I sindacati ricordano che lo scorso 26 luglio si è svolto un incontro “er discutere del “completamento del progetto di risanamento e di riconversione delle aree industriali di Brindisi e Civitavecchia ai fini dell’accelerazione della produzione di energia elettrica da fonti rinnovabili, del rilancio delle attività imprenditoriali della salvaguardia dei livelli occupazionali e del sostegno dei programmi di investimento e sviluppo imprenditoriale”.

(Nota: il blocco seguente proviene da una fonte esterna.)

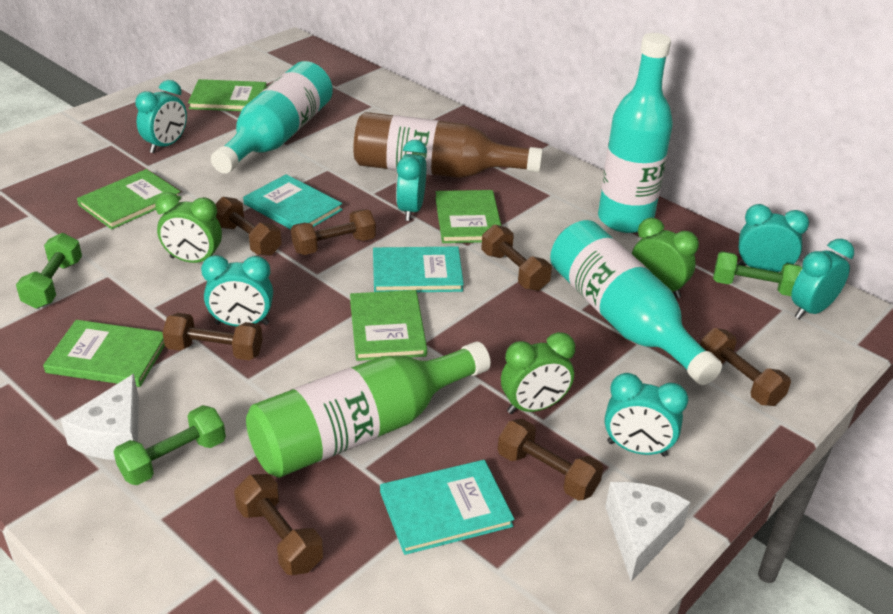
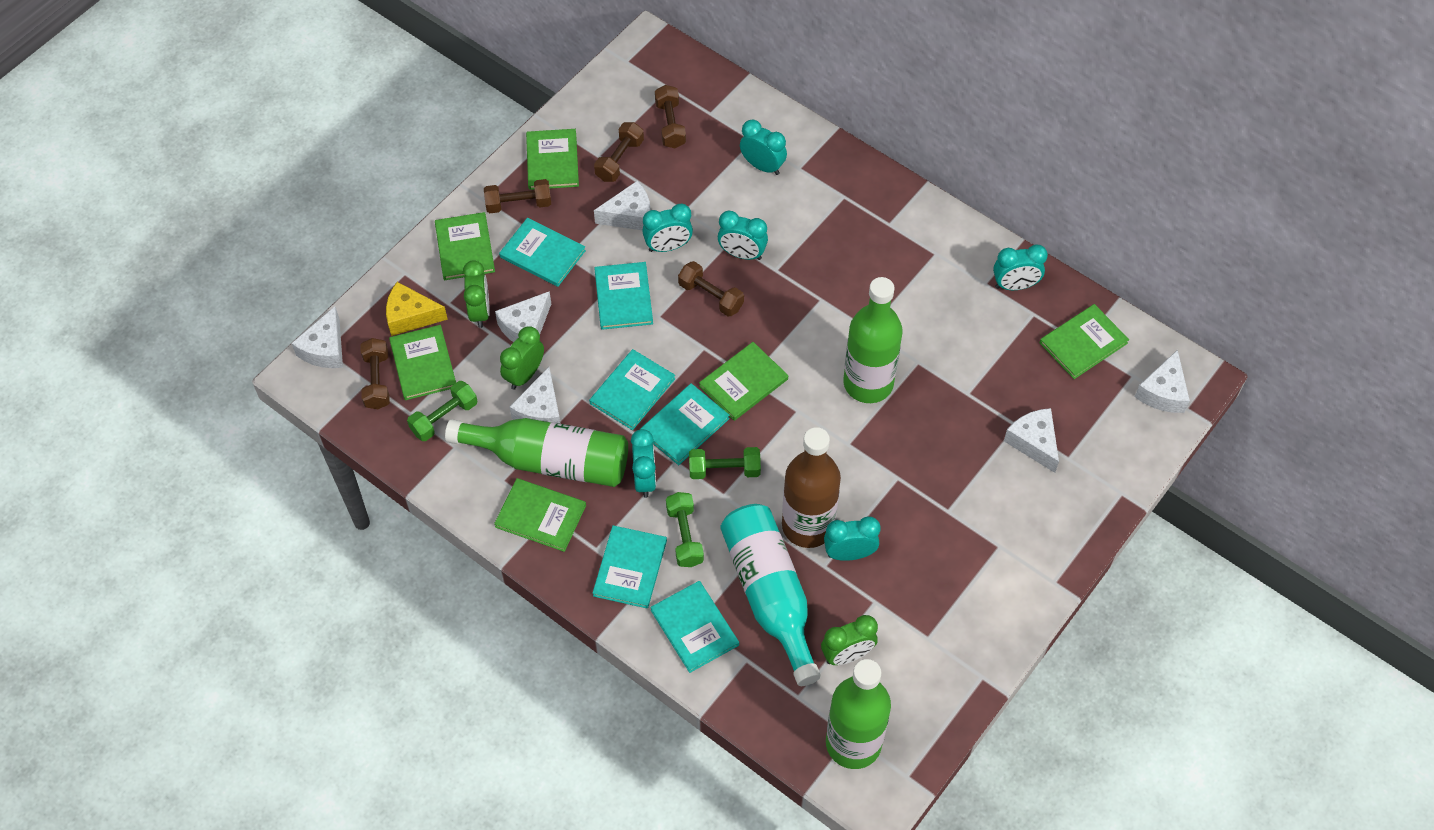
brown dumbbell: 7 -> 5
green book: 5 -> 6
green bottle: 1 -> 3
turquoise book: 3 -> 6
turquoise bottle: 3 -> 1
white cheese: 2 -> 6
yellow cheese: 0 -> 1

“Quel lungo incontro interministeriale, guidato dal sottosegretario Fausta Bergamotto del Ministero delle Imprese e del Made in Italy – fanno sapere i sindacati - è stato solo interlocutorio e ad oggi siamo ancora in attesa dell’annunciato documento da parte del Governo. Crediamo sia assolutamente necessario procedere con una immediata riconvocazione degli incontri, con specifiche e distinte analisi per ognuna delle realtà industriali, per questo alla luce di quanto definito dal Tar serve il pieno coinvolgimento di governo, Istituzioni Locali ed Enel per riprendere tra gli altri il progetto di una nuova centrale a gas”.

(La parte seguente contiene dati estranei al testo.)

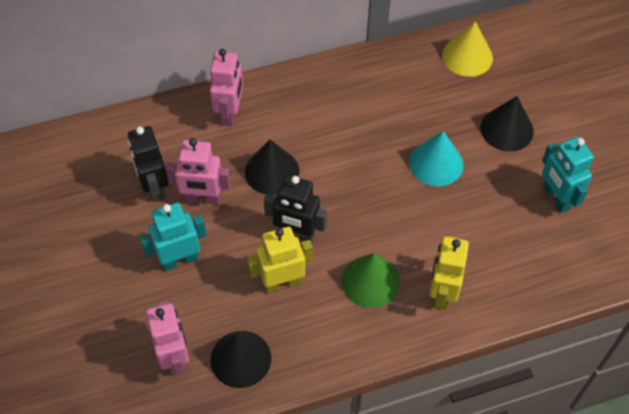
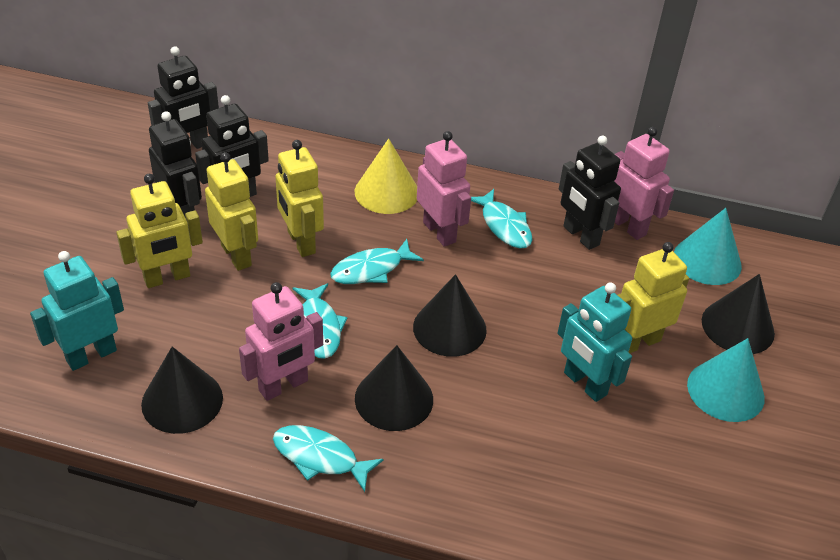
black cone: 3 -> 4
black robot: 2 -> 4
green cone: 1 -> 0
turquoise cone: 1 -> 2
turquoise fish: 0 -> 4
yellow robot: 2 -> 4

“A questo punto - rimarcano i sindacati - bisogna immediatamente riaprire un serrato confronto, con le istituzioni locali Comune, Provincia di Brindisi e prefettura, per realizzare, anche, a Brindisi ciò che si sta realizzando in altre realtà con centrali a carbone. Fusina, Monfalcone, e negli impianti di Montalto, Tavazzano, Ostiglia, Ravenna, Cassano d’Adda e Marghera, dove oggi sono in fase di realizzazione nuovi e moderni impianti a gas”.

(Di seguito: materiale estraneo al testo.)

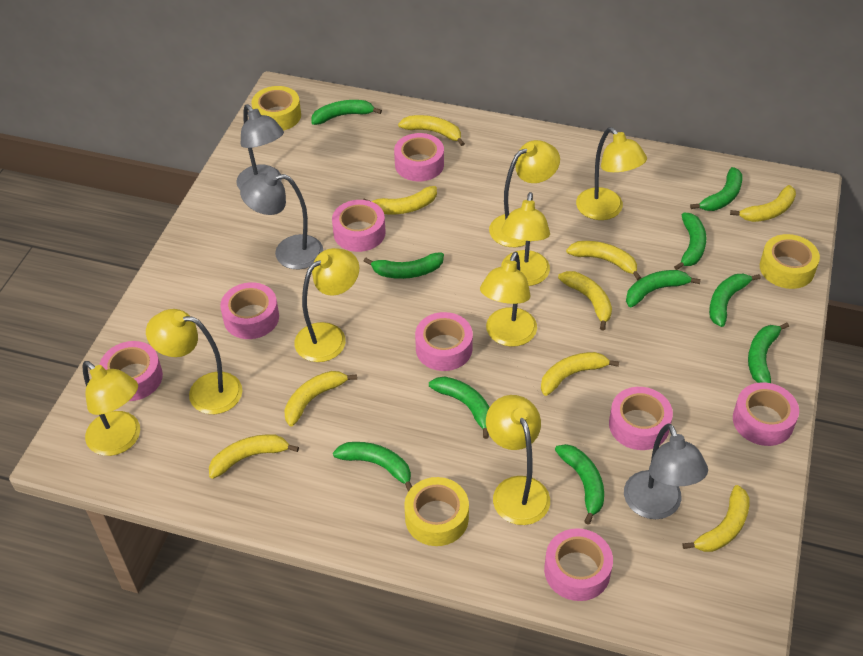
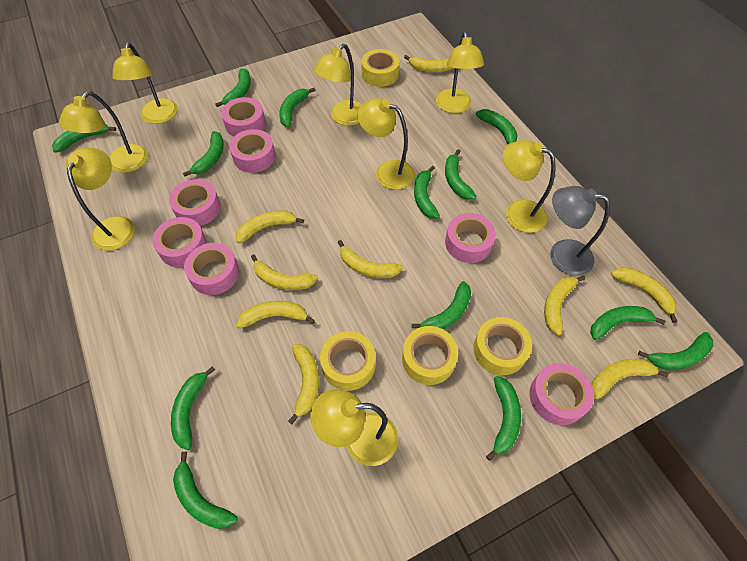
green banana: 10 -> 13
grey lamp: 3 -> 1
pink tape: 8 -> 7
yellow tape: 3 -> 4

“Allo stesso tempo bisogna valutare gli impegni industriali per Brindisi su filiere produttive della componentistica per gli impianti di energie rinnovabili e di accumulo, intercettando Fondi del Pnrr. La transizione ecologica – concludono - deve essere equa e socialmente sostenibile senza creare disastri a livello occupazionale, l’intero Paese ha bisogno di un progetto complessivo di politiche produttive, senza far arretrare i settori industriali e manifatturieri, con la piena partecipazione del Ministero delle Imprese e del Made in Italy, del Mef e del Ministero del Lavoro”.